# Emerging Technologies for Exploring the Cellular Mechanisms in Vascular Diseases

**Authors:** Debasis Sahu, Treena Ganguly, Avantika Mann, Yash Gupta, Logan R. Van Nynatten, Douglas D. Fraser

PMC · DOI: 10.3390/ijms27010164 · International Journal of Molecular Sciences · 2025-12-23

## TL;DR

New technologies like single-cell sequencing and AI are helping researchers better understand vascular diseases at the cellular level, paving the way for more precise diagnostics and treatments.

## Contribution

The paper reviews emerging technologies and their translational potential for understanding and treating vascular diseases at the cellular and molecular level.

## Key findings

- Single-cell and spatial transcriptomics enable high-resolution mapping of cellular heterogeneity in vascular diseases.
- AI and multi-omics approaches improve data integration and identification of disease-driving cell types and gene programs.
- Organ-on-chip and optogenetics provide physiologically relevant models for studying vascular pathology.

## Abstract

Vascular diseases (VDs) and cardiovascular diseases (CVDs) are the leading causes of morbidity and mortality worldwide. Current diagnostic and therapeutic approaches are limited by insufficient resolution and a lack of mechanistic understanding at the cellular level. Traditional imaging and clinical assays do not fully capture the dynamic molecular and structural complexities underlying vascular pathology. Recent technological innovations, including single-cell and spatial transcriptomics, super-resolution and photoacoustic imaging, microfluidic organ-on-chip platforms, Clustered Regularly Interspaced Short Palindromic Repeats (CRISPR)/CRISPR-associated protein 9 (Cas9)-based gene editing, and artificial intelligence (AI), have created new opportunities for investigating the cellular and molecular basis of VDs. These techniques enable high-resolution mapping of cellular heterogeneity and functional alterations, facilitating the integration of large-scale data for biomarker discovery, disease modeling, and therapeutic development. This review focuses on evaluating the translational readiness, limitations, and potential clinical applications of these emerging technologies. Understanding the cellular and molecular mechanisms of VDs is essential for developing targeted therapies and precise diagnostics. Integrating single-cell and multiomics approaches highlights disease-driving cell types and gene programs. Optogenetics and organ-on-chip platforms allow for controlled manipulation and physiologically relevant modeling, while AI enhances data integration, risk prediction, and clinical interpretability. Future efforts should prioritize multi-center, large-scale validation studies, harmonization of assay protocols, and integration with clinical datasets and human samples. Multi-omics approaches and computational modeling hold promise for unraveling disease complexity, while advances in regulatory science and digital simulation (such as digital twins) may further accelerate personalized medicine in vascular disease research and treatment.

§ **DIRECTIONS FOR THIS TASK**: List the authors of the vascular diseases review in the order given.

[Collected data entries]
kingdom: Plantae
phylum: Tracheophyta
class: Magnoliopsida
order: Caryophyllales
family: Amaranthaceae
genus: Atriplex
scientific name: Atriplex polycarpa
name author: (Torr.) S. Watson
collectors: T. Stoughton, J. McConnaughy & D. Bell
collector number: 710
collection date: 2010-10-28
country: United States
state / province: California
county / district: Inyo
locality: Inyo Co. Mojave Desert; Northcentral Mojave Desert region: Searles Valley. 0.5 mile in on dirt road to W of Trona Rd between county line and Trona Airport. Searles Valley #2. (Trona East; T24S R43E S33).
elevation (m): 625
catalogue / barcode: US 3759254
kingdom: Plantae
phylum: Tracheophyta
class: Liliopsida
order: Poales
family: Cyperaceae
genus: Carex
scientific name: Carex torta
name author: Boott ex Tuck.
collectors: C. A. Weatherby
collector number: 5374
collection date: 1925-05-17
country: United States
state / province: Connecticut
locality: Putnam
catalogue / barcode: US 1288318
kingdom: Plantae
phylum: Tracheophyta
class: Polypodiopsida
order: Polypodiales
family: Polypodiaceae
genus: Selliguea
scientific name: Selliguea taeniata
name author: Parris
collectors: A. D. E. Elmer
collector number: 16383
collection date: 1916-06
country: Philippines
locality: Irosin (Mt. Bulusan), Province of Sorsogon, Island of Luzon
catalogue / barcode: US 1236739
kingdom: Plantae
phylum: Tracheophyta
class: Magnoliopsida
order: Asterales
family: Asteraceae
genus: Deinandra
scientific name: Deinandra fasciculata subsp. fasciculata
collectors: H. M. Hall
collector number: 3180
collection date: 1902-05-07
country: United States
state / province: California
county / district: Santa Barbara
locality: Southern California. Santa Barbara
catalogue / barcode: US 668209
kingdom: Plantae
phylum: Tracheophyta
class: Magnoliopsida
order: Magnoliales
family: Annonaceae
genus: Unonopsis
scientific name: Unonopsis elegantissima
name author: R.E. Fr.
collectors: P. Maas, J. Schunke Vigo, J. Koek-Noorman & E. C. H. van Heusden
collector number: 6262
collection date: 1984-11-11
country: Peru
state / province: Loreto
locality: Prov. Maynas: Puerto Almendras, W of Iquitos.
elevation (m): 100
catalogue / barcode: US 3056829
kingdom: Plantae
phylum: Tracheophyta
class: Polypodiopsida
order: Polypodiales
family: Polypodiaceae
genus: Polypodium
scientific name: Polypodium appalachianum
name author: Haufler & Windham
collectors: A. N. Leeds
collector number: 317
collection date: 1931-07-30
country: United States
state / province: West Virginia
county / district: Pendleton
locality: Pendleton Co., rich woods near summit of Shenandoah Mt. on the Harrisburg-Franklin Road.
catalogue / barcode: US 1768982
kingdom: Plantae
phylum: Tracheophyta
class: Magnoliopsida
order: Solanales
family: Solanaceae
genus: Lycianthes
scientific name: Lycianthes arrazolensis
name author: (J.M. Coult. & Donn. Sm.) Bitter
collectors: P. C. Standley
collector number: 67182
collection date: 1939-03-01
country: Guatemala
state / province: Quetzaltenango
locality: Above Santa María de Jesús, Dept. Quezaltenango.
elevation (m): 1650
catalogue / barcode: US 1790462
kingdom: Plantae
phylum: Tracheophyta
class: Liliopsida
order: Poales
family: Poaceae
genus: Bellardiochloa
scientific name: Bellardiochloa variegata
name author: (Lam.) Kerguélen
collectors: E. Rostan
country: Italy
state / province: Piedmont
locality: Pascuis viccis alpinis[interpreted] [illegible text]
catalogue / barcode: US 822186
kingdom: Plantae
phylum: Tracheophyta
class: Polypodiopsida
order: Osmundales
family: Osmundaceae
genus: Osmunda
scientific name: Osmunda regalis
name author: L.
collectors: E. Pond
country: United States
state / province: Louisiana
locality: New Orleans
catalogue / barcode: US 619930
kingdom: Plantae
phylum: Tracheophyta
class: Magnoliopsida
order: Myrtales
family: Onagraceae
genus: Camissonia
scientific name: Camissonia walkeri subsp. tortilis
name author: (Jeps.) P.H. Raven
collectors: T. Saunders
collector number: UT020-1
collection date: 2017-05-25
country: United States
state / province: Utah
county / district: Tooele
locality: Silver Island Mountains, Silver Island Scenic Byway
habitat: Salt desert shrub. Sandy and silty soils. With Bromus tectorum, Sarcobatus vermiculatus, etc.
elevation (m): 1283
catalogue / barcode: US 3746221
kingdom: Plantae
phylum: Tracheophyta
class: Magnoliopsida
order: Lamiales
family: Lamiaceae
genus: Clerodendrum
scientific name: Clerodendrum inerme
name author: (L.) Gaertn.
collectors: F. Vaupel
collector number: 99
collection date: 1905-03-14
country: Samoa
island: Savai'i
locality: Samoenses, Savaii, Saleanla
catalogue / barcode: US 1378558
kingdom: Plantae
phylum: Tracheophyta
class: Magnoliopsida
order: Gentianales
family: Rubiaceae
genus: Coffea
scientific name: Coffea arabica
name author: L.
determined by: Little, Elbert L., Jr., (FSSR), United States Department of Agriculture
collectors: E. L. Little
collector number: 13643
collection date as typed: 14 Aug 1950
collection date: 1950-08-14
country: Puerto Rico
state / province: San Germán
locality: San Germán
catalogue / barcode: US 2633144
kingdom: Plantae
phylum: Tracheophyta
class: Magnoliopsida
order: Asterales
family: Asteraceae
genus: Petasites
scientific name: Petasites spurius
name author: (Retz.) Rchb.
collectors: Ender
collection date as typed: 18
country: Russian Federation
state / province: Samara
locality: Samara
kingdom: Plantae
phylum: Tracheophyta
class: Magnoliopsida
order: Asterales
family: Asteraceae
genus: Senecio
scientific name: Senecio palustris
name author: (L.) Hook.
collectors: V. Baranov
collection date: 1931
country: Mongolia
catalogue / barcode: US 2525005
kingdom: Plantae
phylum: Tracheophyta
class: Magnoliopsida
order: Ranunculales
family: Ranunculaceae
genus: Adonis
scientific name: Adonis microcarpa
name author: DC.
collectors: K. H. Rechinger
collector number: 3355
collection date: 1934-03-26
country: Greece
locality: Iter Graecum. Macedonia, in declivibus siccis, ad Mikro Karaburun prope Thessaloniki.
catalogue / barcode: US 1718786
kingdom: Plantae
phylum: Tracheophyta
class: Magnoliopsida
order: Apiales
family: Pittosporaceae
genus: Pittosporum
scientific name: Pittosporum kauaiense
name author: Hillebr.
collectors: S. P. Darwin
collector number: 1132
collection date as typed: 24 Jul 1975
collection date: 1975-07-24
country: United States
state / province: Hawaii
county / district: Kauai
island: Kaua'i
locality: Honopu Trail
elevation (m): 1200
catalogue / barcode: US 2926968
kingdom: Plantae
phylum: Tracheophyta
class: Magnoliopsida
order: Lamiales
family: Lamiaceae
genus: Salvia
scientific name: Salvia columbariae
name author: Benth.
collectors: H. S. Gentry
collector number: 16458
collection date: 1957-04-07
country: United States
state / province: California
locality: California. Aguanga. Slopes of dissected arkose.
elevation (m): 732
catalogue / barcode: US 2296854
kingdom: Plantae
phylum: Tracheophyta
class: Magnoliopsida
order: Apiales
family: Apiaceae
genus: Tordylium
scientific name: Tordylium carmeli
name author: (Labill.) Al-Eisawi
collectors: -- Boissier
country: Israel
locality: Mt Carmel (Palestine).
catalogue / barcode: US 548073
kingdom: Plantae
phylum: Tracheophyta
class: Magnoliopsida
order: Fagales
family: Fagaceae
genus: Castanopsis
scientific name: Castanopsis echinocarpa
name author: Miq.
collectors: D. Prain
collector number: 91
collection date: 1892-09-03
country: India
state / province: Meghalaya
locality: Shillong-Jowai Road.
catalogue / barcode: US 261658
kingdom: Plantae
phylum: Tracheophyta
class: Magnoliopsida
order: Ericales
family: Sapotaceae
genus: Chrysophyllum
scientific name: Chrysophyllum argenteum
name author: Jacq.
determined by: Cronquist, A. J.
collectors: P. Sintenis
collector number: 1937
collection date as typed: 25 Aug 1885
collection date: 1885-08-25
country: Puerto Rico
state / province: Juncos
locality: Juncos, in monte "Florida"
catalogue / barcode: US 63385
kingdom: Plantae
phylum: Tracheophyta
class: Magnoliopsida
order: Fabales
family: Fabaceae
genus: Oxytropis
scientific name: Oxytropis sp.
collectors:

§ **EXERCISE SOLUTION**: Debasis Sahu, Treena Ganguly, Avantika Mann, Yash Gupta, Logan R. Van Nynatten, Douglas D. Fraser